Görev Listesi:
• a. Kılıçdaroğlu'nun Focus röportajını anlatan metin bölümünden, "Focus dergisi bu" sözcüklerinin geçtiği yerle başlayıp "çizmeyi aştığı söylendi." ile biten kısmı hiçbir değişiklik yapmadan çıktı olarak ver.
• b. Metin bölümünde adı geçen bütün yayın organlarını sırala.

Metin Bölümü:
+===+

Malum; Ankara-İstanbul arasında yaptığı “Adalet Yürüyüşü” sonrasında CHP Genel Başkanı Kemal Kılıçdaroğlu’nun uluslararası popülaritesi bir hayli arttı. Böyle durumlarda önemli yayın organları görüşme fırsatı arar. Yine öyle oldu ve 5 Ağustos tarihinde ünlü Alman Focus dergisi Kılıçdaroğlu’yla muhtelif konuların yer aldığı bir röportaj yaptı.
Focus dergisi bu söyleşiyi manşetten “Türk politikacı güvenlik için uyarıyor: Yaşam ve hak garantisi yok” şeklinde verdi. Bunu gören Cumhurbaşkanı Erdoğan ve hükümet yetkilileri Kılıçdaroğlu’nu ve CHP’yi eleştiri bombardımanına tuttu. “Nasıl olur da ülkemizi yabancılara şikayet edersiniz... Bu Türkiye’yi düşmanlarına jurnallemektir... CHP, ülkenin bu zor döneminde, can güvenliği yok diyerek, Alman turistlerin Türkiye’ye gelmesini engellemek istiyor... vb.”
Siyasal tansiyon fırladı; vatandaş şaşkın; iktidar temsilcilerinden savcıların harekete geçmesi gerektiği yönünde ard arda çağrılar geldi. Kılıçdaroğlu’nun ve CHP’nin çizmeyi aştığı söylendi.
Olayın esasını Oral Çalışlar Posta gazetesinde ve Serbestiyet’te çıkan yazısında açıkladı. Focus muhabiri aslında “Almanya’dan Türkiye’ye gidecek olan tatilciler de acaba bir tişört ya da bir şaka nedeniyle tutuklanabilir mi?” diye soruyor. Kılıçdaroğlu’nun cevabı ise “Şu sıralarda Türkiye’de hiç kimsenin güvende olduğunun garantisi yok. Bu güvensizlik yaşamsal ve düşünsel hakları da kapsıyor” şeklinde.

+===+

Veri Seti Girdileri:

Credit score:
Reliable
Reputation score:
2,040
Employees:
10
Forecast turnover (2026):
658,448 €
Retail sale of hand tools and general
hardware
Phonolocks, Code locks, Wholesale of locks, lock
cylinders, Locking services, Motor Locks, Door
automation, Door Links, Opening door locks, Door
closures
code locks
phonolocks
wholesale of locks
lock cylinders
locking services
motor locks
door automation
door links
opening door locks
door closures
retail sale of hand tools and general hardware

+===+

Cevap Listesi:
• a.
Focus dergisi bu söyleşiyi manşetten “Türk politikacı güvenlik için uyarıyor: Yaşam ve hak garantisi yok” şeklinde verdi. Bunu gören Cumhurbaşkanı Erdoğan ve hükümet yetkilileri Kılıçdaroğlu’nu ve CHP’yi eleştiri bombardımanına tuttu. “Nasıl olur da ülkemizi yabancılara şikayet edersiniz... Bu Türkiye’yi düşmanlarına jurnallemektir... CHP, ülkenin bu zor döneminde, can güvenliği yok diyerek, Alman turistlerin Türkiye’ye gelmesini engellemek istiyor... vb.”
Siyasal tansiyon fırladı; vatandaş şaşkın; iktidar temsilcilerinden savcıların harekete geçmesi gerektiği yönünde ard arda çağrılar geldi. Kılıçdaroğlu’nun ve CHP’nin çizmeyi aştığı söylendi.

• b.
- Focus dergisi
- Posta gazetesi
- Serbestiyet